EC2 / ECS — CloudWatch Agent #

EC2 isn’t automatic. It needs a CloudWatch Agent install.

Amazon Linux 2023 / Ubuntu
sudo yum install -y amazon-cloudwatch-agent       # AL
# or
wget https://s3.amazonaws.com/amazoncloudwatch-agent/ubuntu/amd64/latest/amazon-cloudwatch-agent.deb
sudo dpkg -i amazon-cloudwatch-agent.deb

The config file is /opt/aws/amazon-cloudwatch-agent/etc/amazon-cloudwatch-agent.json.

Simple config
{
  "logs": {
    "logs_collected": {
      "files": {
        "collect_list": [
          {
            "file_path": "/var/log/myapp/*.log",
            "log_group_name": "/myapp/server",
            "log_stream_name": "{instance_id}",
            "retention_in_days": 30
          }
        ]
      }
    }
  },
  "metrics": {
    "metrics_collected": {
      "mem":  { "measurement": ["mem_used_percent"] },
      "disk": { "measurement": ["used_percent"], "resources": ["*"] }
    }
  }
}

ECS Fargate is automatic if you write the awslogs driver in the container definition. This is covered in detail in Chapter 15 ECS and Fargate.

Logs Insights — search with queries #

The search / analysis tool of CloudWatch Logs. It uses its own SQL-like syntax.

The simplest query
fields @timestamp, @message
| sort @timestamp desc
| limit 100
ERROR only
fields @timestamp, @message
| filter @message like /ERROR/
| sort @timestamp desc
| limit 50
Request-time distribution (Lambda)
fields @timestamp, @duration
| filter @type = "REPORT"
| stats avg(@duration), max(@duration), count(*) by bin(5m)
API Gateway — 5xx ratio
fields @timestamp, status, path
| filter status >= 500
| stats count(*) as errors by path
| sort errors desc

Commonly used commands:

CommandWhat
fieldsFields to show
filterCondition filter
parseExtract fields from a string
statsAggregate (count, avg, max, percentile)
sortSort
limitMax number of results
bin(5m)Time bucket

Logs Insights cost caution #

You’re charged per GB scanned at query time (~$0.005/GB). Querying a large log group with an unlimited time range causes a cost incident. Always keep the time range narrow.

CloudWatch Metrics #

A metric is a time-series number. Almost every AWS service sends automatically.

Commonly viewed metrics #

ServiceCommonly viewed metrics
EC2CPUUtilization, NetworkIn/Out, DiskReadOps
RDSCPUUtilization, DatabaseConnections, FreeStorageSpace, ReadLatency
LambdaInvocations, Errors, Duration, Throttles, ConcurrentExecutions
ECSCPUUtilization, MemoryUtilization (per Service / Task)
ALBRequestCount, TargetResponseTime, HTTPCode_Target_5XX_Count
API GatewayCount, Latency, 4XXError, 5XXError
S3BucketSizeBytes, NumberOfObjects (once a day)
DynamoDBConsumedReadCapacity/WriteCapacity, ThrottledRequests

A metric’s dimensions #

The same metric is split by dimensions.
———
- **Task a**:
In one to three sentences, explain why the CloudWatch text says a Logs Insights query should always use a narrow time range.
The CloudWatch text and the rows are unrelated material.
———
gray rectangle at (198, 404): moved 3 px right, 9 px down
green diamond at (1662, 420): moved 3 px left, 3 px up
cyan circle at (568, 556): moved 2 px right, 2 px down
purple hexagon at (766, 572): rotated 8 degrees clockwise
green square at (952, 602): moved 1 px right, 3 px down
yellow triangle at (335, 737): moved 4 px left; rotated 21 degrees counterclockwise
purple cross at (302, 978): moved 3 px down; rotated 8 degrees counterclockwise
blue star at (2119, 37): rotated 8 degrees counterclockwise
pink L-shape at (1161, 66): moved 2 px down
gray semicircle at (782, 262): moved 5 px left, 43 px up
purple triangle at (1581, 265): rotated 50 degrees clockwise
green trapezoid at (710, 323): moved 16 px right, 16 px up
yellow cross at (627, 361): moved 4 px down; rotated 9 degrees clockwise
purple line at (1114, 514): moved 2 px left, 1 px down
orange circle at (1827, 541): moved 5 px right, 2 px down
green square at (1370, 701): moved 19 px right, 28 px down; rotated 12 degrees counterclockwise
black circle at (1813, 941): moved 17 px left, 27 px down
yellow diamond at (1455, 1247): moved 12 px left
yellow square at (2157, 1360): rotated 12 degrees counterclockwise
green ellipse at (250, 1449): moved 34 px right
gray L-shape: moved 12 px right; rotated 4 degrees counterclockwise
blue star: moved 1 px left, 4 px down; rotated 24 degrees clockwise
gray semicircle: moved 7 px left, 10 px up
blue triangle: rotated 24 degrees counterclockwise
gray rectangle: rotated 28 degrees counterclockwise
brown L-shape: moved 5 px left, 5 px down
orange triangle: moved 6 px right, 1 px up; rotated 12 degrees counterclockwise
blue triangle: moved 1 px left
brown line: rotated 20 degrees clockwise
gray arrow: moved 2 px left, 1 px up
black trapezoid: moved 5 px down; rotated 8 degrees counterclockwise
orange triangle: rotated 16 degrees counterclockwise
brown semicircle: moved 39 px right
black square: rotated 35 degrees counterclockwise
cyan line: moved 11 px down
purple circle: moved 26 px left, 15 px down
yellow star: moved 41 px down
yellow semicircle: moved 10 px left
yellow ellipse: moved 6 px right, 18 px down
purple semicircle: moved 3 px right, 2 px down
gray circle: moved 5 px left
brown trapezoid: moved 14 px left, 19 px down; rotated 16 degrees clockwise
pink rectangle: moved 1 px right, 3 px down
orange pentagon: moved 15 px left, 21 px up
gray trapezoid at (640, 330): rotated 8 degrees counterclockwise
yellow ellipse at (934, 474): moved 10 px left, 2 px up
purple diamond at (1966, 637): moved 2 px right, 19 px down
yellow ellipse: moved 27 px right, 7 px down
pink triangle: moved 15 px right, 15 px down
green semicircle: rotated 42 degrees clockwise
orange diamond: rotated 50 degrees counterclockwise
———
- **Task b**:
Begin at the first of the rows and stop after the row that contains "gray semicircle at". Write those rows out again with "rotated" replaced by "turned" and everything else unchanged.

- **Result a**:
Logs Insights charges per GB scanned at query time, about $0.005 per GB. Querying a large log group with an unlimited time range therefore causes a cost incident.

- **Result b**:
gray rectangle at (198, 404): moved 3 px right, 9 px down
green diamond at (1662, 420): moved 3 px left, 3 px up
cyan circle at (568, 556): moved 2 px right, 2 px down
purple hexagon at (766, 572): turned 8 degrees clockwise
green square at (952, 602): moved 1 px right, 3 px down
yellow triangle at (335, 737): moved 4 px left; turned 21 degrees counterclockwise
purple cross at (302, 978): moved 3 px down; turned 8 degrees counterclockwise
blue star at (2119, 37): turned 8 degrees counterclockwise
pink L-shape at (1161, 66): moved 2 px down
gray semicircle at (782, 262): moved 5 px left, 43 px up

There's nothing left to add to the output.